All of us here today chose to study education because, on some level, we understand how important it is to have access to communities that can grow a person’s village. As educators, it is our work to create atmospheres that allow these relationships to flourish. The elementary teachers among us will be responsible for those early, formative years where students come to school without even realizing that they are building their villages. These teachers must constantly work to create a positive, safe, and nurturing environment where students can thrive. Secondary teachers must also learn to cultivate such an environment while balancing safety and positivity with choice and personal liberty. This responsibility reaches beyond the classroom as well, as many graduating today will go on to administration or to write curriculum and policies that will affect the growth and success of these students.
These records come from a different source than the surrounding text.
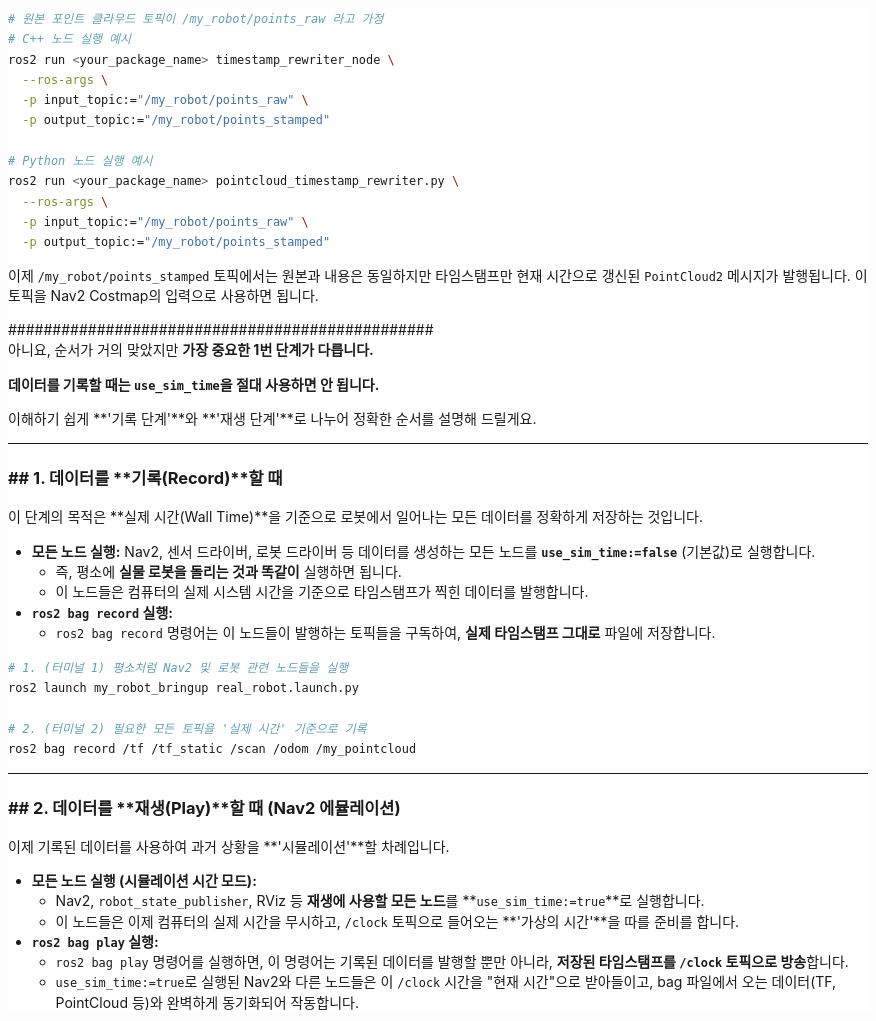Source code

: 

```bash
# 원본 포인트 클라우드 토픽이 /my_robot/points_raw 라고 가정
# C++ 노드 실행 예시
ros2 run <your_package_name> timestamp_rewriter_node \
  --ros-args \
  -p input_topic:="/my_robot/points_raw" \
  -p output_topic:="/my_robot/points_stamped"

# Python 노드 실행 예시
ros2 run <your_package_name> pointcloud_timestamp_rewriter.py \
  --ros-args \
  -p input_topic:="/my_robot/points_raw" \
  -p output_topic:="/my_robot/points_stamped"
```

이제 `/my_robot/points_stamped` 토픽에서는 원본과 내용은 동일하지만 타임스탬프만 현재 시간으로 갱신된 `PointCloud2` 메시지가 발행됩니다. 이 토픽을 Nav2 Costmap의 입력으로 사용하면 됩니다.

################################################  
아니요, 순서가 거의 맞았지만 **가장 중요한 1번 단계가 다릅니다.**

**데이터를 기록할 때는 `use_sim_time`을 절대 사용하면 안 됩니다.**

이해하기 쉽게 \*\*'기록 단계'\*\*와 \*\*'재생 단계'\*\*로 나누어 정확한 순서를 설명해 드릴게요.

-----

### \#\# 1. 데이터를 \*\*기록(Record)\*\*할 때

이 단계의 목적은 \*\*실제 시간(Wall Time)\*\*을 기준으로 로봇에서 일어나는 모든 데이터를 정확하게 저장하는 것입니다.

  * **모든 노드 실행:** Nav2, 센서 드라이버, 로봇 드라이버 등 데이터를 생성하는 모든 노드를 **`use_sim_time:=false`** (기본값)로 실행합니다.
      * 즉, 평소에 **실물 로봇을 돌리는 것과 똑같이** 실행하면 됩니다.
      * 이 노드들은 컴퓨터의 실제 시스템 시간을 기준으로 타임스탬프가 찍힌 데이터를 발행합니다.
  * **`ros2 bag record` 실행:**
      * `ros2 bag record` 명령어는 이 노드들이 발행하는 토픽들을 구독하여, **실제 타임스탬프 그대로** 파일에 저장합니다.



```bash
# 1. (터미널 1) 평소처럼 Nav2 및 로봇 관련 노드들을 실행
ros2 launch my_robot_bringup real_robot.launch.py

# 2. (터미널 2) 필요한 모든 토픽을 '실제 시간' 기준으로 기록
ros2 bag record /tf /tf_static /scan /odom /my_pointcloud
```

-----

### \#\# 2. 데이터를 \*\*재생(Play)\*\*할 때 (Nav2 에뮬레이션)

이제 기록된 데이터를 사용하여 과거 상황을 \*\*'시뮬레이션'\*\*할 차례입니다.

  * **모든 노드 실행 (시뮬레이션 시간 모드):**
      * Nav2, `robot_state_publisher`, RViz 등 **재생에 사용할 모든 노드**를 \*\*`use_sim_time:=true`\*\*로 실행합니다.
      * 이 노드들은 이제 컴퓨터의 실제 시간을 무시하고, `/clock` 토픽으로 들어오는 \*\*'가상의 시간'\*\*을 따를 준비를 합니다.
  * **`ros2 bag play` 실행:**
      * `ros2 bag play` 명령어를 실행하면, 이 명령어는 기록된 데이터를 발행할 뿐만 아니라, **저장된 타임스탬프를 `/clock` 토픽으로 방송**합니다.
      * `use_sim_time:=true`로 실행된 Nav2와 다른 노드들은 이 `/clock` 시간을 "현재 시간"으로 받아들이고, bag 파일에서 오는 데이터(TF, PointCloud 등)와 완벽하게 동기화되어 작동합니다.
We have all taken on the responsibility of giving the next generation of students the opportunity not just to survive, but to thrive using the supports available to them. As educators, we will all be influential members of countless villages, with opportunities every day to support and mentor students and colleagues. The School of Education has prepared us to do exactly that. It took a village to raise each and every one of us, and I’m both proud and grateful to have all of you in my village.
Congratulations, 2018 graduates. Let’s go make a difference in some young lives.